Coheed & Cambria/Clutch/The Fall Of Troy Show Review

Posted December 10, 2007 in

Coheed and Cambria (courtesy of

Coheed & Cambria/Clutch/The Fall Of Troy

You know a show was good if you go to sleep that night, dream about it and when your alarm goes off in the morning your sleeping mind transforms it into a song from the set the night before.

Arriving to the horrible venue, known as Saltair, in the far-off land of Magna, I had high hopes for my fifth time seeing Coheed and Cambria, a band whose musical content is based off of graphic novels (mature-themed, intense comic books) written by the frontman and visionary Claudio Sanchez.

Walking in the doors I was blessed to hear something that pleased my ears. These sounds were The Fall Of Troy, who I don’t recall ever paying much attention to or listening to before. Wow. Impressed was I. The subtle vocals ranging from singing to growling in an instant, mixed with guitar work that went from rock to metal to chugging hardcore without warning was impressive to say the least. Lead vocalist and guitarist, Thomas Erak’s stage presence was commanding and I knew he was serious about giving a memorable performance when he spit straight up into the air, stretched out his arm and caught his own spit in his hand and then went back to pounding his guitar and thrashing his vocal chords. It’s a shame Saltair is so far from SLC, because I was only able to catch the latter part of their set after having left straight from work and I’m sure there were many others who fell into this category.

After being blown away by The Fall Of Troy, I was eagerly awaiting Clutch’s performance--not because I am a fan, but because over the years I’ve always seen people wearing their merch. Well, about 30 seconds into their first song, I was wishing I could rip my eardrums out and cut them up with razor blades so I wouldn’t have to be tortured by the horrific brand of southern rock-noise. I realize there are a lot of Cluch fans out there, but I’m not really sure why. For most of their set I was outside trying to avoid listening to it or focusing on blocking it out of my mind. Finally it ended. Finally.

If I had to sum up Coheed’s set and overall performance in one word, it would be: EPIC. The thing about Coheed that is interesting is their underground roots and following, though their music, especially their last two albums, is so complex and well, epic, that it would fit perfect in an arena setting. Though I prefer going to smaller shows and music that demands smaller venues, I realized this fact about Coheed long ago and have come to terms with it in case it ever becomes reality. Besides, I can only imagine the kind of show they would put on with a massive production budget.

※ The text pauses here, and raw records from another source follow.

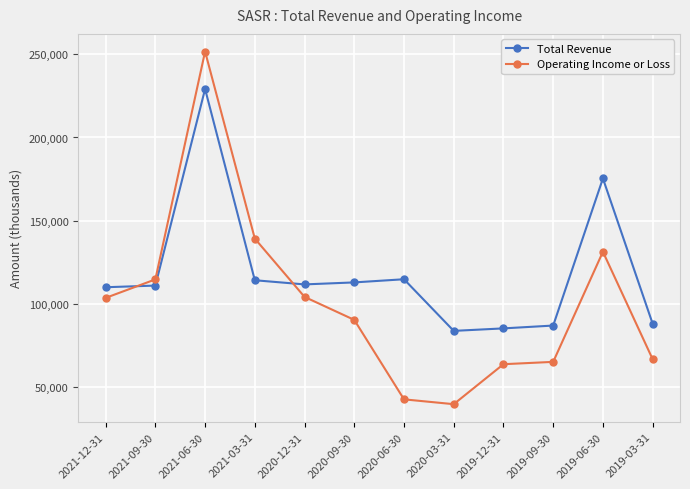

How many data points does each series have?

12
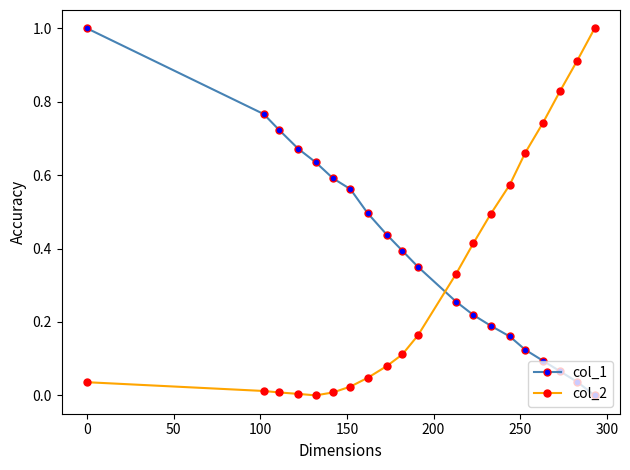

How many lines are shown in the chart?

2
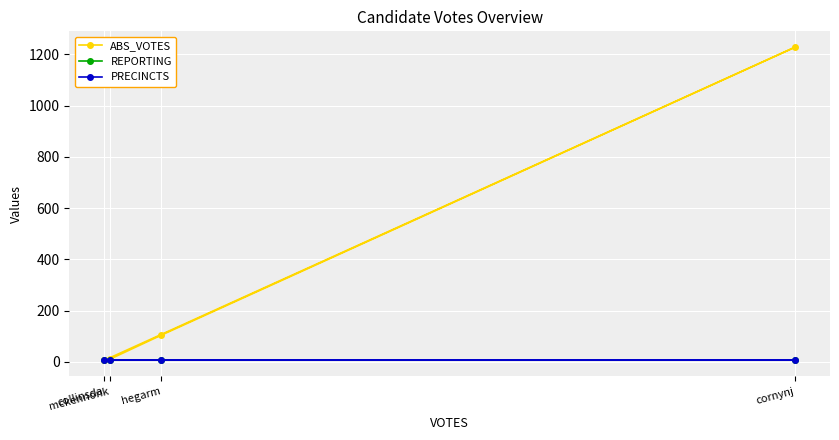

What are all the series names shown in the legend?

ABS_VOTES, REPORTING, PRECINCTS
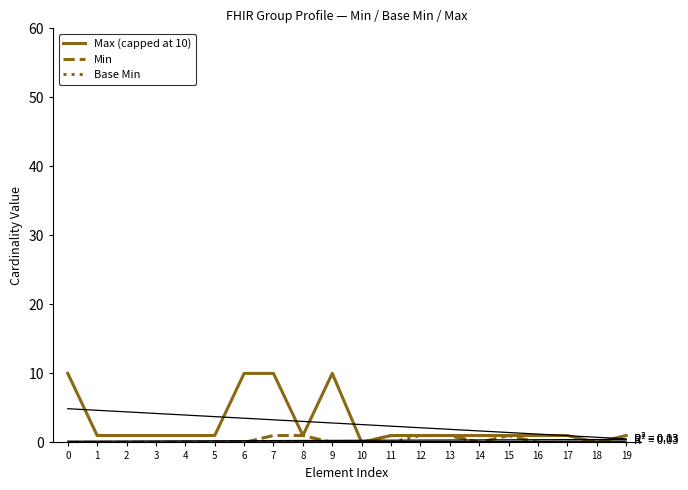

How many lines are shown in the chart?

3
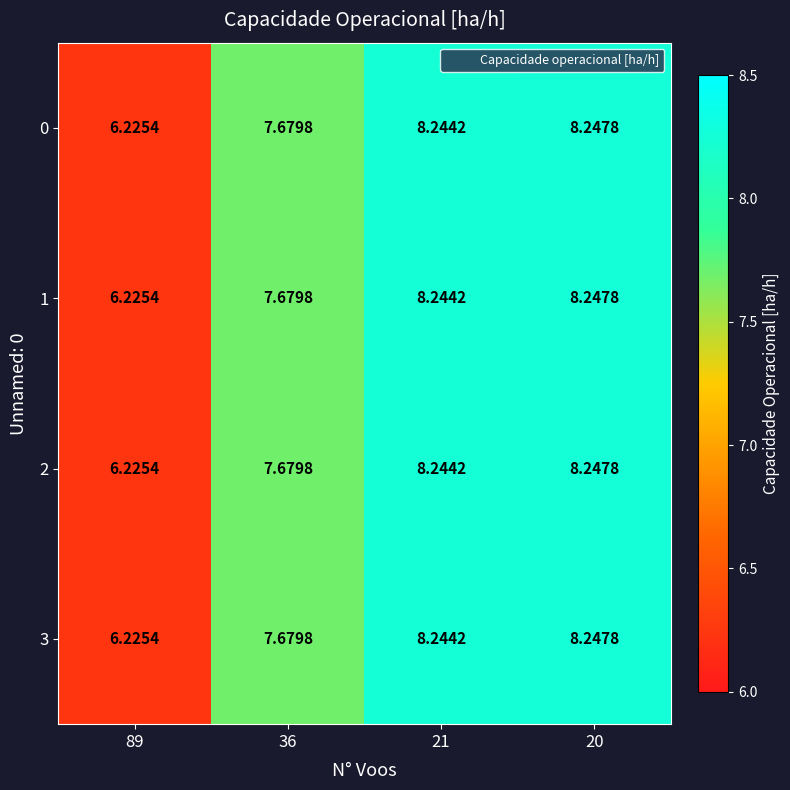

How many data points does each series have?

4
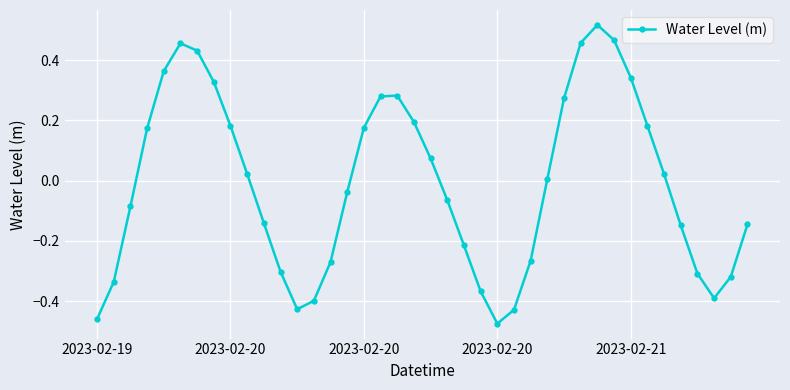

What is the difference between the maximum and minimum values?

1.0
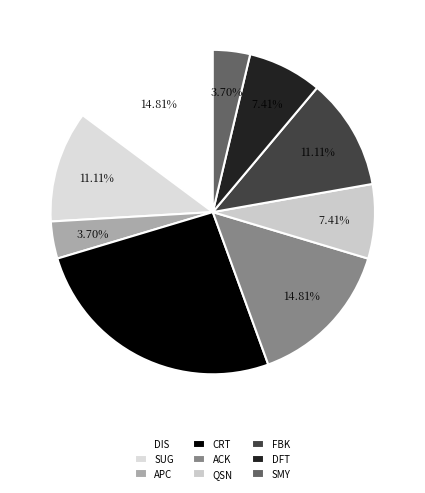

To the nearest percent, what percentage of the pie is QSN?

7%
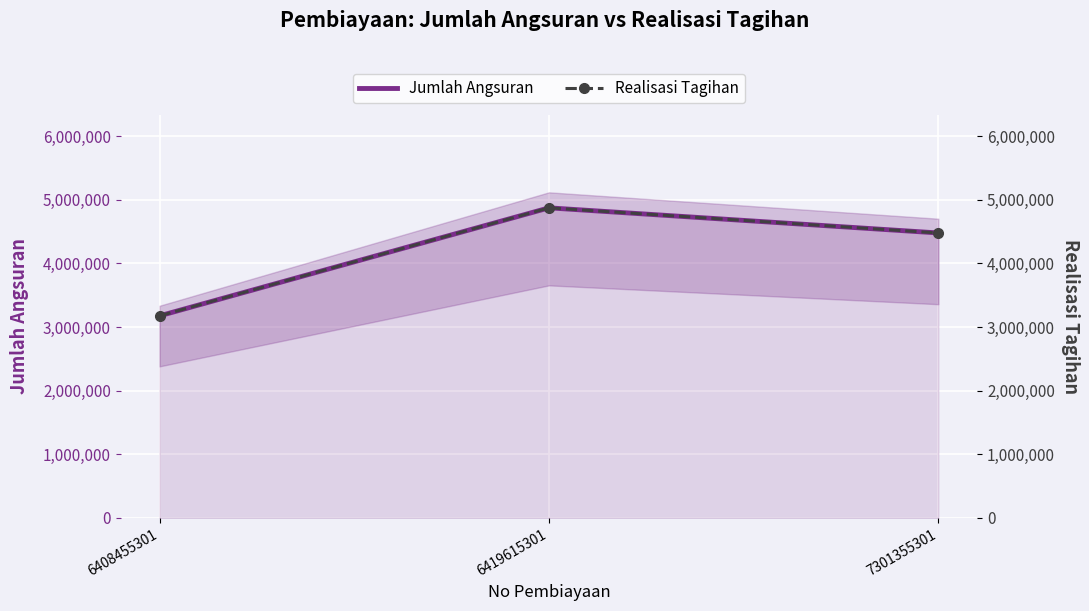

How many data points in Jumlah Angsuran are less than 4479322?

1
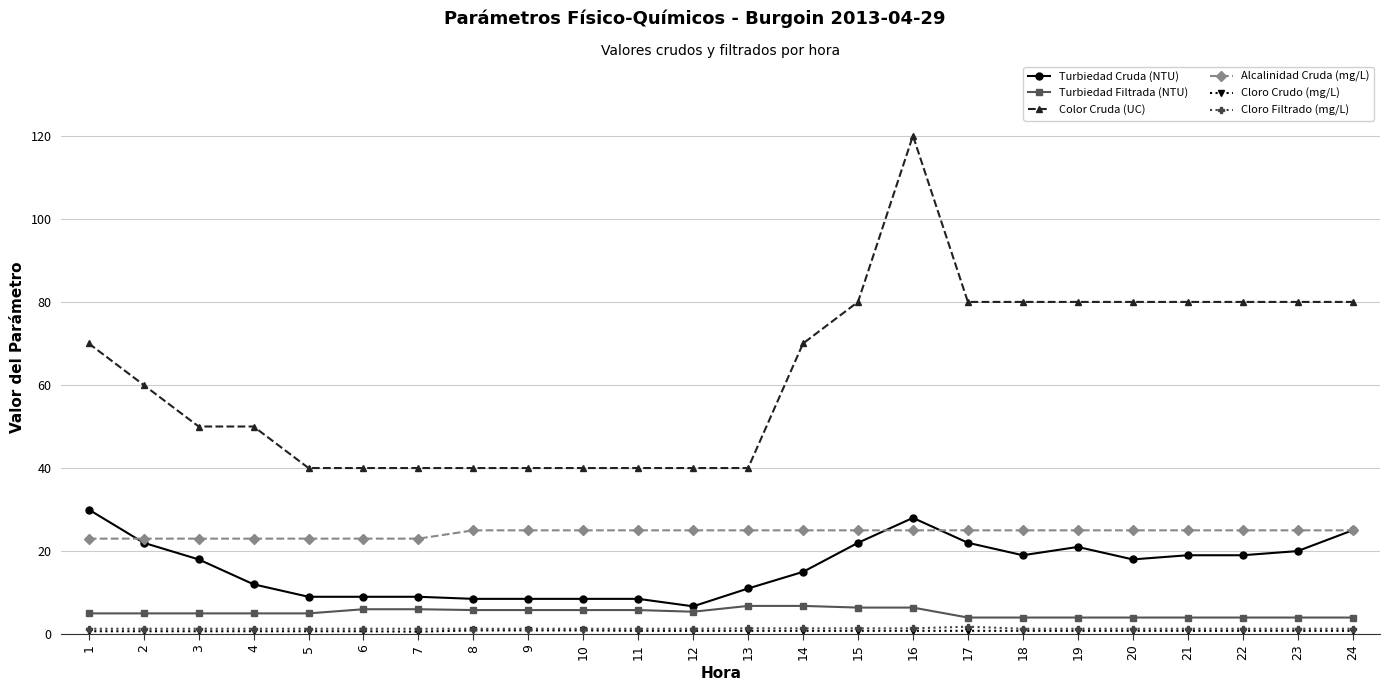

True or false: Cloro Filtrado (mg/L) and Alcalinidad Cruda (mg/L) intersect in this chart.

False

After the band took the stage, I soon realized I was standing directly in front of the most infatuated fan of Coheed I have ever seen. She started jumping, screaming and hitting her boyfriend/husband on the arm. She reacted like women used to react at Michael Jackson concerts in the 80s before he lost sight of reality and became a freaking weirdo. Playing songs from all their records, Coheed put on as good a performance as they ever have and their new material from Good Apollo, I’m Burning Star IV, Vol. 2: No World For Tomorrow, was great live, though I already knew it would be. For the first time I've ever seen, Sanchez tied his large, frizzy, trademark head of hair behind his head a few times throughout the night.

For the encore, Sanchez came back out with his double guitar (you know what I mean) and broke into the first notes of the intense ballad, “Welcome Home.” During the encore, Sanchez fancied the audience by playing the guitar behind his head and with his mouth. When all was said and done and Coheed left the stage for good, the crowd applauded their two-hour set and I went home and dreamt of it.